** Records provided follows **

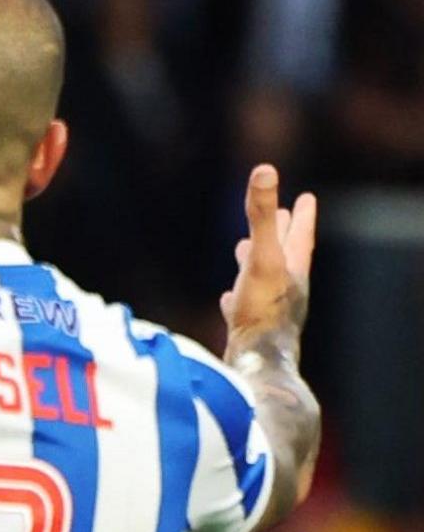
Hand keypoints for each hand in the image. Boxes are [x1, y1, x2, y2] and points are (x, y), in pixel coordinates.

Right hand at [220, 164, 316, 354]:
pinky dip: (235, 298)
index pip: (301, 236)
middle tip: (280, 214)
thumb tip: (265, 169)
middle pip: (285, 254)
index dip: (302, 216)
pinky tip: (225, 298)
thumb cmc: (263, 311)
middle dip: (280, 233)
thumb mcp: (261, 257)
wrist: (257, 362)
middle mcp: (286, 289)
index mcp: (292, 270)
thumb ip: (260, 215)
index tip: (306, 198)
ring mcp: (268, 310)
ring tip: (242, 248)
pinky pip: (243, 308)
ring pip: (263, 280)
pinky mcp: (249, 329)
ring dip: (254, 262)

** End of Records provided **

Exercise directions: Check each line of the records for "index" and copy the ones that contain it.

Answer section:
index pip: (301, 236)
index dip: (302, 216)
index mcp: (292, 270)
index tip: (306, 198)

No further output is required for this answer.